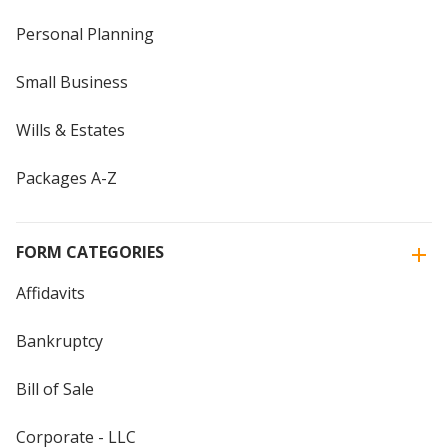
Personal Planning
Small Business
Wills & Estates
Packages A-Z
FORM CATEGORIES
Affidavits
Bankruptcy
Bill of Sale
Corporate - LLC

# Task goal
Rewrite the data above, replacing "Bankruptcy" with "Insolvency" and keeping every other line the same. Leave the pictures out of your answer.

# Output for this exercise
Personal Planning
Small Business
Wills & Estates
Packages A-Z
FORM CATEGORIES
Affidavits
Insolvency
Bill of Sale
Corporate - LLC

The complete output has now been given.